▶ What this task involves: Look through the entries for the string "address", and copy each line that holds it.

==== Supplied entries

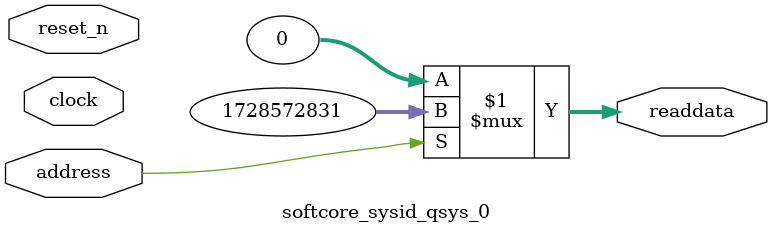
<source format=v>



// synthesis translate_off
`timescale 1ns / 1ps
// synthesis translate_on

// turn off superfluous verilog processor warnings 
// altera message_level Level1 
// altera message_off 10034 10035 10036 10037 10230 10240 10030 

module softcore_sysid_qsys_0 (
               // inputs:
                address,
                clock,
                reset_n,

               // outputs:
                readdata
             )
;

  output  [ 31: 0] readdata;
  input            address;
  input            clock;
  input            reset_n;

  wire    [ 31: 0] readdata;
  //control_slave, which is an e_avalon_slave
  assign readdata = address ? 1728572831 : 0;

endmodule



</source>
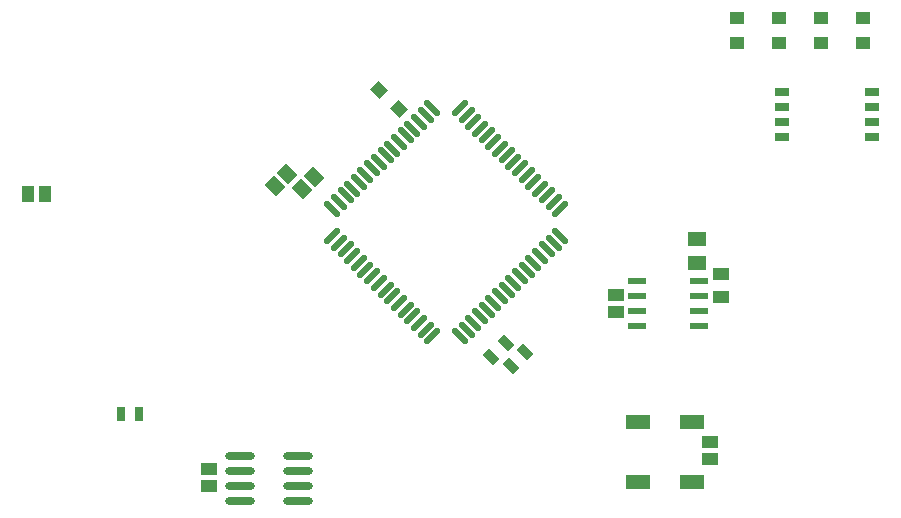
<source format=gbr>
%FSTAX23Y23*%
%MOIN*%
%SFA1B1*%

%IPPOS*%
%AMD14*
4,1,4,-0.029700,0.006400,0.006400,-0.029700,0.029700,-0.006400,-0.006400,0.029700,-0.029700,0.006400,0.0*
%
%AMD15*
4,1,4,0.002100,-0.029700,0.029700,-0.002100,-0.002100,0.029700,-0.029700,0.002100,0.002100,-0.029700,0.0*
%
%AMD16*
4,1,4,0.033900,-0.003500,-0.003500,0.033900,-0.033900,0.003500,0.003500,-0.033900,0.033900,-0.003500,0.0*
%
%AMD23*
4,1,4,-0.008800,0.024400,-0.024400,0.008800,0.008800,-0.024400,0.024400,-0.008800,-0.008800,0.024400,0.0*
1,1,0.022000,-0.016600,0.016600*
1,1,0.022000,0.016600,-0.016600*
%
%AMD24*
4,1,4,-0.024400,-0.008800,-0.008800,-0.024400,0.024400,0.008800,0.008800,0.024400,-0.024400,-0.008800,0.0*
1,1,0.022000,-0.016600,-0.016600*
1,1,0.022000,0.016600,0.016600*
%
%ADD10R,0.031000X0.047000*%
%ADD11O,0.098000X0.028000*%
%ADD12R,0.053000X0.043000*%
%ADD13R,0.059000X0.049000*%
G04~CAMADD=14~9~0.0~0.0~510.0~330.0~0.0~0.0~0~0.0~0.0~0.0~0.0~0~0.0~0.0~0.0~0.0~0~0.0~0.0~0.0~135.0~594.0~593.0*
%ADD14D14*%
G04~CAMADD=15~9~0.0~0.0~390.0~450.0~0.0~0.0~0~0.0~0.0~0.0~0.0~0~0.0~0.0~0.0~0.0~0~0.0~0.0~0.0~225.0~594.0~593.0*
%ADD15D15*%
G04~CAMADD=16~9~0.0~0.0~530.0~430.0~0.0~0.0~0~0.0~0.0~0.0~0.0~0~0.0~0.0~0.0~0.0~0~0.0~0.0~0.0~315.0~678.0~677.0*
%ADD16D16*%
%ADD17R,0.043000X0.053000*%
%ADD18R,0.055000X0.041000*%
%ADD19R,0.059000X0.024000*%
%ADD20R,0.083000X0.051000*%
%ADD21R,0.050000X0.030000*%
%ADD22R,0.047000X0.043000*%
G04~CAMADD=23~3~0.0~0.0~220.0~690.0~0.0~0.0~0~0.0~0.0~0.0~0.0~0~0.0~0.0~0.0~0.0~0~0.0~0.0~0.0~45.0~550.0~550.0*
%ADD23D23*%
G04~CAMADD=24~3~0.0~0.0~220.0~690.0~0.0~0.0~0~0.0~0.0~0.0~0.0~0~0.0~0.0~0.0~0.0~0~0.0~0.0~0.0~135.0~550.0~550.0*
%ADD24D24*%
%LNtemperature_monitor_&_display_paste_top-1*%
%LPD*%
G54D10*
X00415Y0036D03*
X00475D03*
G54D11*
X01006Y0007D03*
Y0012D03*
Y0017D03*
Y0022D03*
X00813Y0007D03*
Y0012D03*
Y0017D03*
Y0022D03*
G54D12*
X0071Y00177D03*
Y0012D03*
X02065Y00759D03*
Y00701D03*
X0238Y0021D03*
Y00267D03*
G54D13*
X02335Y00864D03*
Y00946D03*
G54D14*
X01764Y00569D03*
X01716Y00521D03*
X01699Y00599D03*
X01651Y00551D03*
G54D15*
X01343Y01377D03*
X01277Y01443D03*
G54D16*
X0093Y0112D03*
X0097Y0116D03*
X0106Y0115D03*
X0102Y0111D03*
G54D17*
X00164Y01095D03*
X00106D03*
G54D18*
X02415Y00827D03*
Y00753D03*
G54D19*
X02136Y00805D03*
Y00755D03*
Y00705D03*
Y00655D03*
X02344D03*
Y00705D03*
Y00755D03*
Y00805D03*
G54D20*
X02321Y00135D03*
Y00335D03*
X02139D03*
Y00135D03*
G54D21*
X0292Y01285D03*
Y01335D03*
Y01385D03*
Y01435D03*
X0262D03*
Y01385D03*
Y01335D03*
Y01285D03*
G54D22*
X0289Y01681D03*
Y01599D03*
X0275Y01681D03*
Y01599D03*
X0261Y0168D03*
Y01597D03*
X0247Y0168D03*
Y01597D03*
G54D23*
X0112Y01046D03*
X01142Y01068D03*
X01165Y0109D03*
X01187Y01113D03*
X01209Y01135D03*
X01231Y01157D03*
X01254Y0118D03*
X01276Y01202D03*
X01298Y01224D03*
X0132Y01246D03*
X01343Y01269D03*
X01365Y01291D03*
X01387Y01313D03*
X0141Y01335D03*
X01432Y01358D03*
X01454Y0138D03*
X0188Y00954D03*
X01858Y00932D03*
X01835Y0091D03*
X01813Y00887D03*
X01791Y00865D03*
X01769Y00843D03*
X01746Y0082D03*
X01724Y00798D03*
X01702Y00776D03*
X0168Y00754D03*
X01657Y00731D03*
X01635Y00709D03*
X01613Y00687D03*
X0159Y00665D03*
X01568Y00642D03*
X01546Y0062D03*
G54D24*
X01546Y0138D03*
X01568Y01358D03*
X0159Y01335D03*
X01613Y01313D03*
X01635Y01291D03*
X01657Y01269D03*
X0168Y01246D03*
X01702Y01224D03*
X01724Y01202D03*
X01746Y0118D03*
X01769Y01157D03*
X01791Y01135D03*
X01813Y01113D03*
X01835Y0109D03*
X01858Y01068D03*
X0188Y01046D03*
X01454Y0062D03*
X01432Y00642D03*
X0141Y00665D03*
X01387Y00687D03*
X01365Y00709D03*
X01343Y00731D03*
X0132Y00754D03*
X01298Y00776D03*
X01276Y00798D03*
X01254Y0082D03*
X01231Y00843D03*
X01209Y00865D03*
X01187Y00887D03*
X01165Y0091D03*
X01142Y00932D03*
X0112Y00954D03*
M02*
</source>
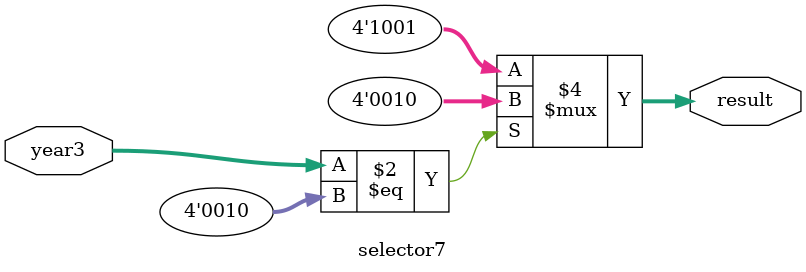
<source format=v>
`timescale 1ns / 1ps


module selector7(year3, result);
    input [3:0] year3;
    output [3:0] result;
    
    reg [3:0] result;
    
    always @* begin
        if(year3 == 4'd2) result = 4'd2;
        else result = 4'd9;
    end
endmodule

</source>
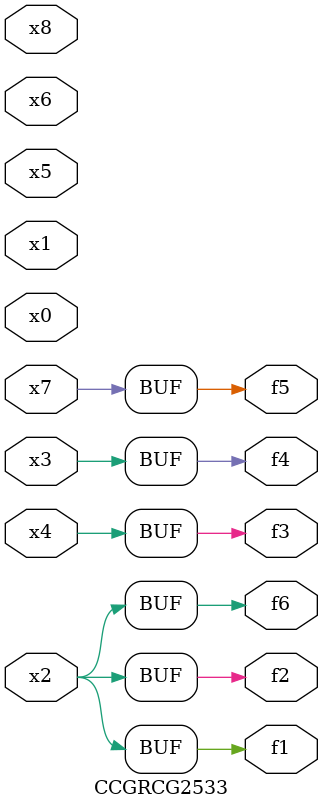
<source format=v>
module CCGRCG2533(
	input x0, x1, x2, x3, x4, x5, x6, x7, x8,
	output f1, f2, f3, f4, f5, f6
);
	assign f1 = x2;
	assign f2 = x2;
	assign f3 = x4;
	assign f4 = x3;
	assign f5 = x7;
	assign f6 = x2;
endmodule

</source>
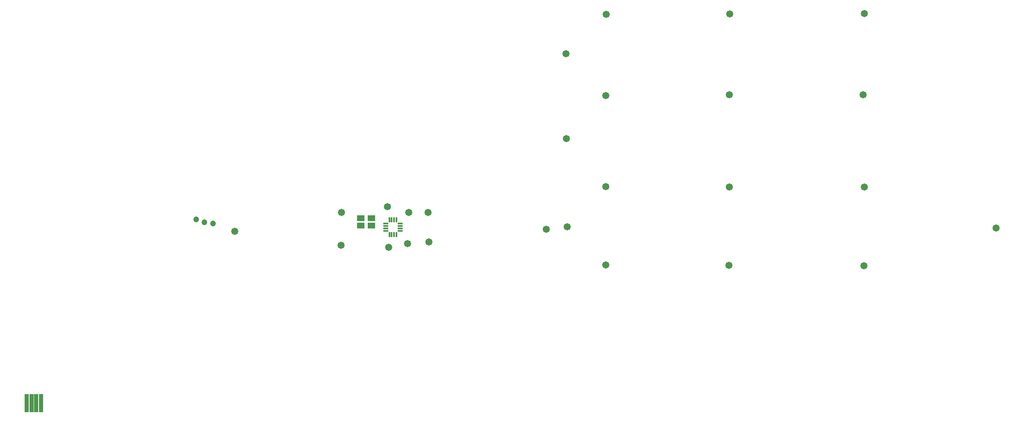
<source format=gbs>
G04*
G04 #@! TF.GenerationSoftware,Altium Limited,Altium Designer,18.0.7 (293)*
G04*
G04 Layer_Color=16711935*
%FSAX25Y25*%
%MOIN*%
G70*
G01*
G75*
%ADD13C,0.05800*%
%ADD14C,0.04737*%
%ADD23R,0.03556X0.14580*%
%ADD24R,0.06312X0.05131*%
%ADD25R,0.01502X0.03943*%
%ADD26R,0.03943X0.01502*%
D13*
X0297900Y0132454D02*
D03*
X0297000Y0165454D02*
D03*
X0330590Y0136854D02*
D03*
X0313267Y0135453D02*
D03*
X0329900Y0160953D02*
D03*
X0314200D02*
D03*
X0474800Y0322064D02*
D03*
X0575100Y0322253D02*
D03*
X0684400Y0322654D02*
D03*
X0683500Y0256453D02*
D03*
X0574700Y0256554D02*
D03*
X0474200Y0256053D02*
D03*
X0474500Y0181954D02*
D03*
X0574700Y0181754D02*
D03*
X0684300Y0181553D02*
D03*
X0684000Y0117553D02*
D03*
X0574500Y0117853D02*
D03*
X0474500Y0118154D02*
D03*
X0172900Y0145653D02*
D03*
X0259200Y0134254D02*
D03*
X0259600Y0161054D02*
D03*
X0426000Y0147353D02*
D03*
X0791500Y0148354D02*
D03*
X0442000Y0289854D02*
D03*
X0442500Y0220853D02*
D03*
X0443000Y0149354D02*
D03*
D14*
X0155200Y0151854D02*
D03*
X0148400Y0152954D02*
D03*
X0141800Y0155353D02*
D03*
D23*
X0015748Y0006053D02*
D03*
X0011811D02*
D03*
X0007874D02*
D03*
X0003937D02*
D03*
D24*
X0275500Y0156306D02*
D03*
Y0150401D02*
D03*
X0284000Y0156306D02*
D03*
Y0150401D02*
D03*
D25*
X0298547Y0142948D02*
D03*
X0300516D02*
D03*
X0302484D02*
D03*
X0304453D02*
D03*
Y0154759D02*
D03*
X0302484D02*
D03*
X0300516D02*
D03*
X0298547D02*
D03*
D26*
X0307405Y0145901D02*
D03*
Y0147869D02*
D03*
Y0149838D02*
D03*
Y0151806D02*
D03*
X0295595D02*
D03*
Y0149838D02*
D03*
Y0147869D02*
D03*
Y0145901D02*
D03*
M02*

</source>
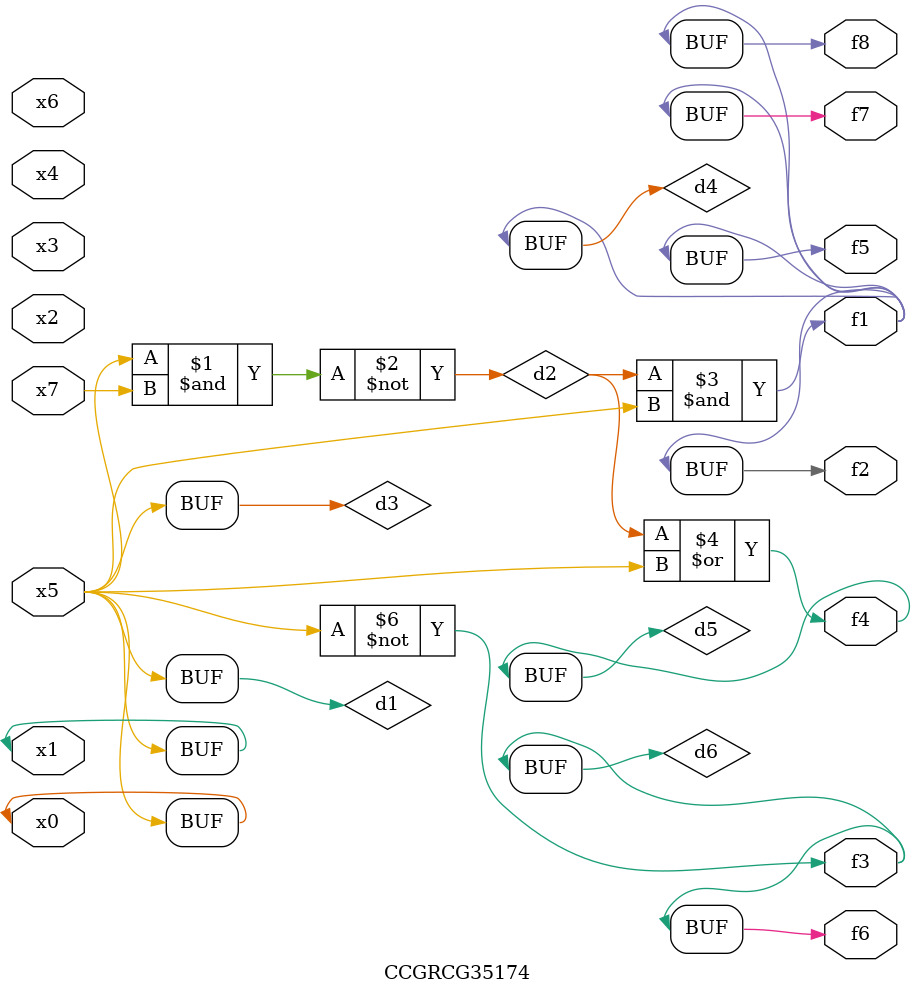
<source format=v>
module CCGRCG35174(
	input x0, x1, x2, x3, x4, x5, x6, x7,
	output f1, f2, f3, f4, f5, f6, f7, f8
);

	wire d1, d2, d3, d4, d5, d6;

	buf (d1, x0, x5);
	nand (d2, x5, x7);
	buf (d3, x0, x1);
	and (d4, d2, d3);
	or (d5, d2, d3);
	nor (d6, d1, d3);
	assign f1 = d4;
	assign f2 = d4;
	assign f3 = d6;
	assign f4 = d5;
	assign f5 = d4;
	assign f6 = d6;
	assign f7 = d4;
	assign f8 = d4;
endmodule

</source>
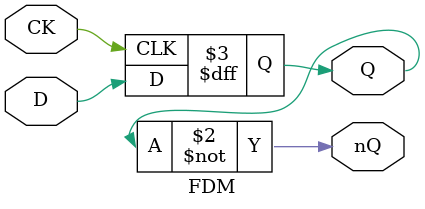
<source format=v>


module FDM(
	input CK,
	input D,
	output reg Q,
	output nQ
);

	always @(posedge CK)
		Q <= #2 D;
	
	assign nQ = ~Q;

endmodule

</source>
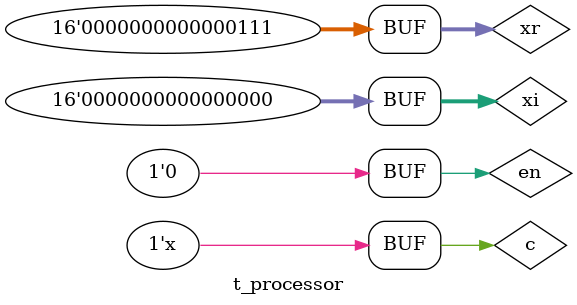
<source format=v>
`timescale 1ns / 1ps

module t_processor;

	// Inputs
	reg signed [0:15] xr;
	reg signed [0:15] xi;
	reg c;
	reg en;

	// Outputs
	wire [0:15] X1r;
	wire [0:15] X1i;
	wire [0:15] X2r;
	wire [0:15] X2i;

	// Instantiate the Unit Under Test (UUT)
	processor uut (
		.xr(xr),
		.xi(xi),
		.c(c),
		.en(en),
		.X1r(X1r), 
		.X1i(X1i),
		.X2r(X2r), 
		.X2i(X2i)

	);

	initial begin
		// Initialize Inputs
		xr = 0;
		xi = 0;
	//	c = 0;
		en = 0;

		// Wait 100 ns for global reset to finish
		#105;
		en =1;
		
      c = 1;
		#5;
		xr = 16'd0;
		#10;		
		xr = 16'd1;
		#10;
		xr = 16'd2;
		#10;
		xr = 16'd3;
		#10;
		xr = 16'd4;
		#10;
		xr = 16'd5;
		#10;
		xr = 16'd6;
		#10;
		xr = 16'd7;
		#10;
		en = 0;
	end
    
	always #5 c=~c;
	 
endmodule


</source>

========

▶ Written solution:
                address,
  input            address;
  assign readdata = address ? 1728572831 : 0;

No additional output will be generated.